Edit: A few more details.

Take a point on the level surface, say ${\bf x}_0 = (x_1,\dots,x_{n-1},y_0)=({\bf z}_0,y_0)$. Suppose that $\nabla f({\bf x}_0) \not=0$. For convenience, suppose that the last component of the gradient is non-zero.

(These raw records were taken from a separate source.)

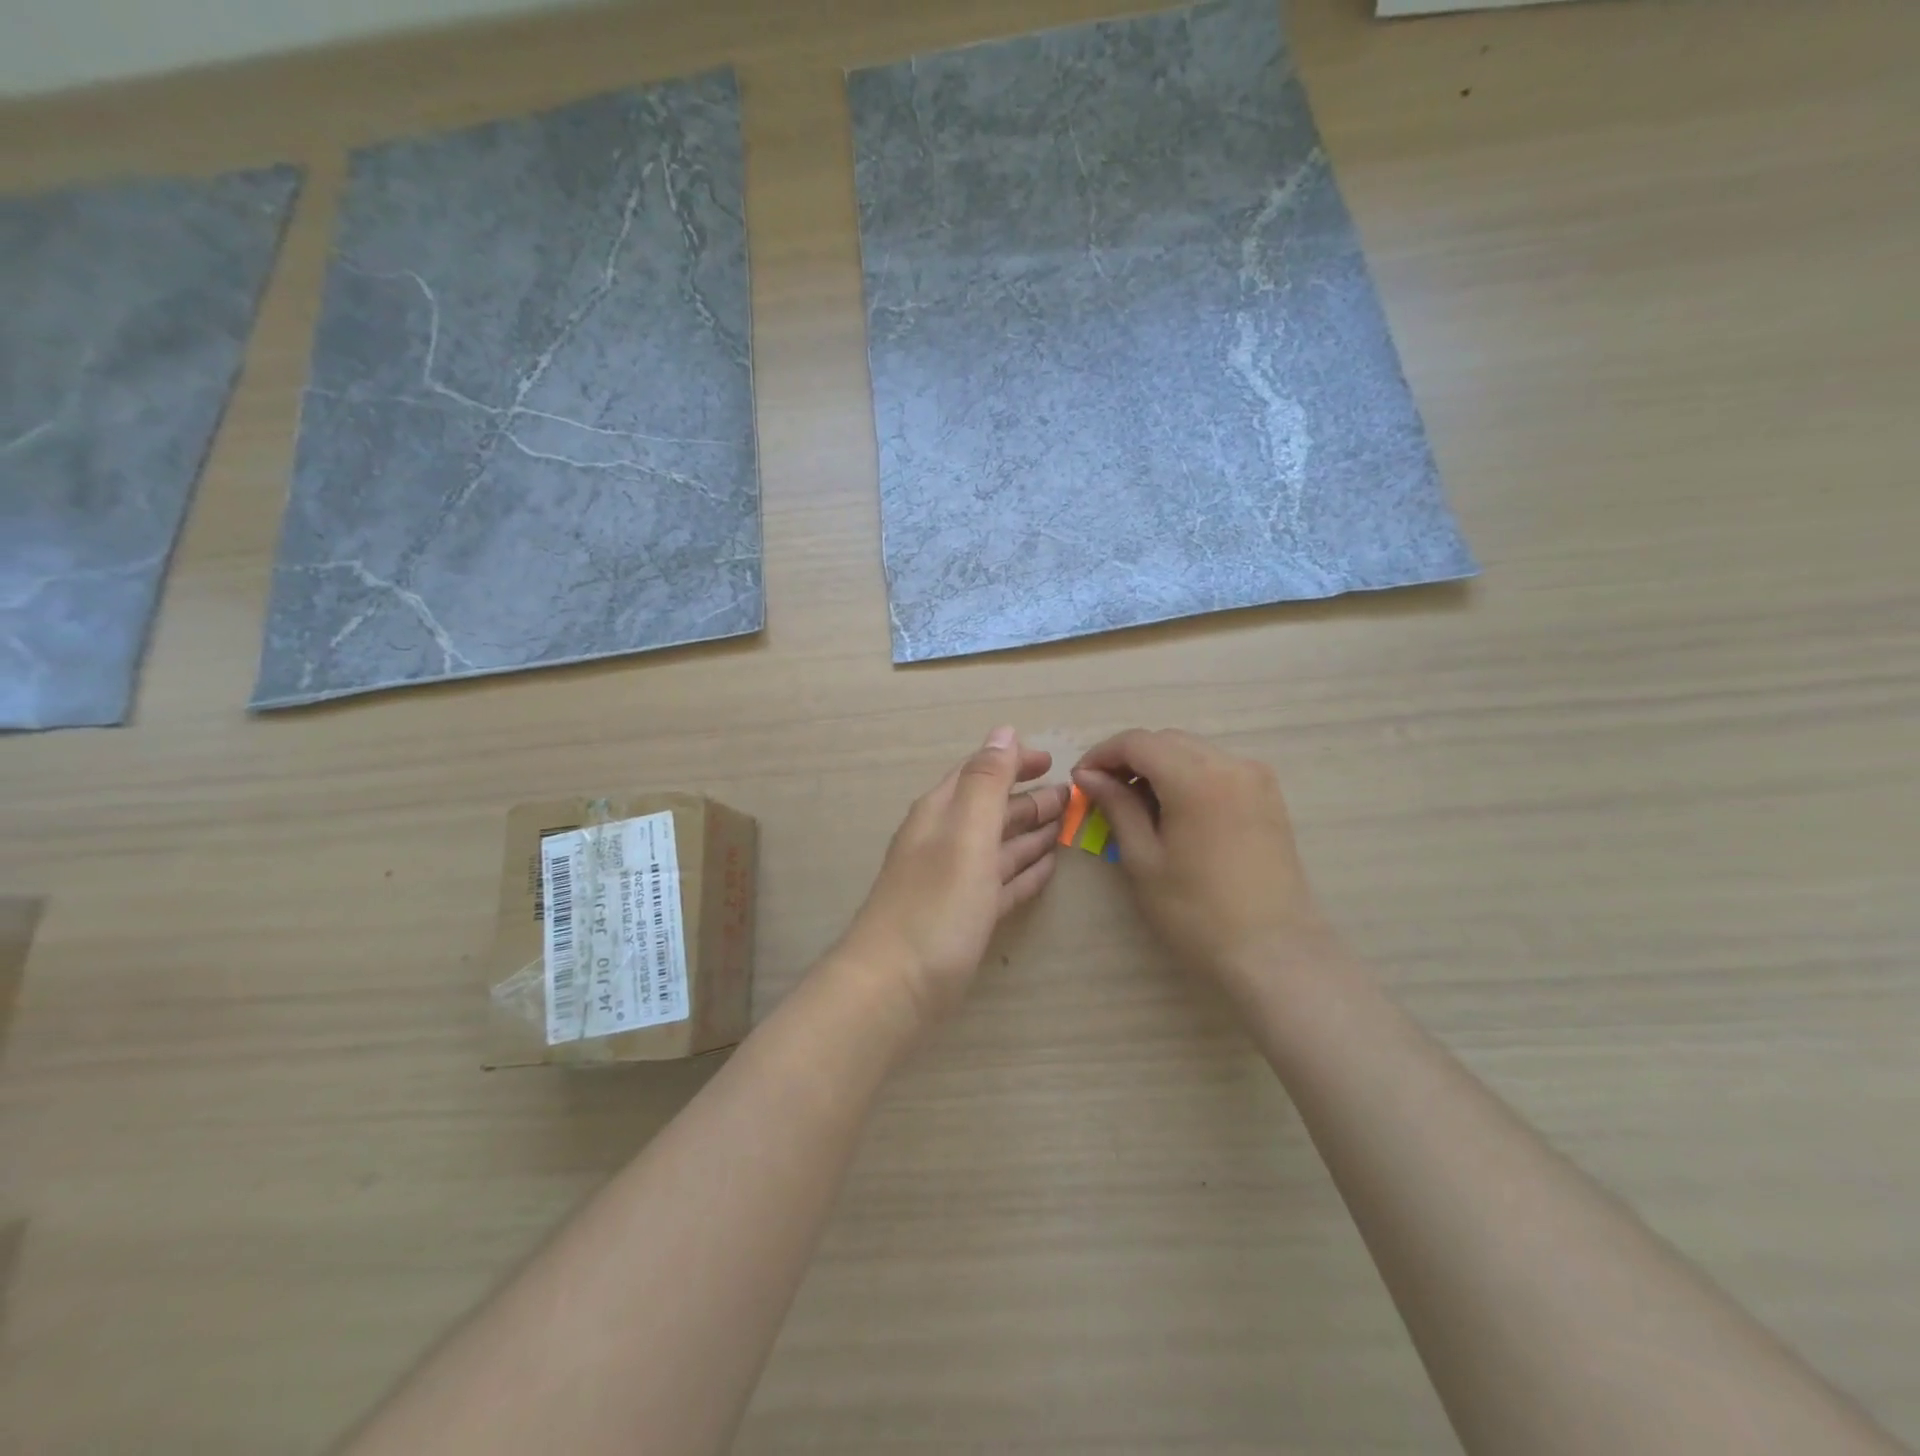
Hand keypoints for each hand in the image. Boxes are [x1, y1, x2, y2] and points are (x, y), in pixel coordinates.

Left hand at [839, 727, 1065, 1026]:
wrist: (893, 989)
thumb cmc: (934, 905)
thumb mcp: (965, 835)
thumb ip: (986, 783)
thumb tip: (1003, 732)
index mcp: (941, 814)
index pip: (979, 773)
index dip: (1013, 762)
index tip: (1053, 761)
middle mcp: (944, 841)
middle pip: (991, 811)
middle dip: (1029, 800)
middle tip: (1072, 798)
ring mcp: (953, 882)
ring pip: (998, 847)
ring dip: (1030, 834)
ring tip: (1065, 828)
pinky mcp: (963, 918)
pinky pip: (1000, 884)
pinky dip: (1023, 873)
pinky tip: (1046, 870)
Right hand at [1073, 729, 1334, 993]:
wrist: (1273, 951)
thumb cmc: (1197, 912)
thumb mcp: (1143, 859)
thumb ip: (1116, 806)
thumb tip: (1088, 776)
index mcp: (1195, 778)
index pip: (1137, 742)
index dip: (1102, 754)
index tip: (1081, 780)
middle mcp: (1229, 763)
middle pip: (1166, 740)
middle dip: (1129, 758)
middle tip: (1103, 792)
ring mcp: (1255, 777)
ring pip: (1192, 750)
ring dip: (1158, 765)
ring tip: (1135, 804)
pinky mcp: (1268, 795)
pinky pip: (1217, 767)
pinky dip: (1187, 775)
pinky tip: (1173, 809)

Then there exists a region $D$ in $\mathbb{R}^{n-1}$ of points "close to" ${\bf z}_0$ such that $g(t_1,\dots,t_{n-1})$ is a function from $D$ to $\mathbb{R}$ and $f(t_1,\dots,t_{n-1},g(t_1,\dots,t_{n-1}))={\bf c}$ for all $(t_1,\dots,t_{n-1})$ in $D$ [This is the implicit function theorem in action. It allowed us to "solve" for the last variable in terms of the others.] Now we can define ${\bf r}_i(t)=(x_1,\dots,x_{i-1},t,x_{i+1},\dots,x_{n-1},g(x_1,\dots,x_{i-1},t,x_{i+1},\dots,x_{n-1}))$. We have ${\bf r}_i(x_i)={\bf x}_0$ and $f({\bf r}_i(t))={\bf c}$. This gives us $n-1$ curves on our level set.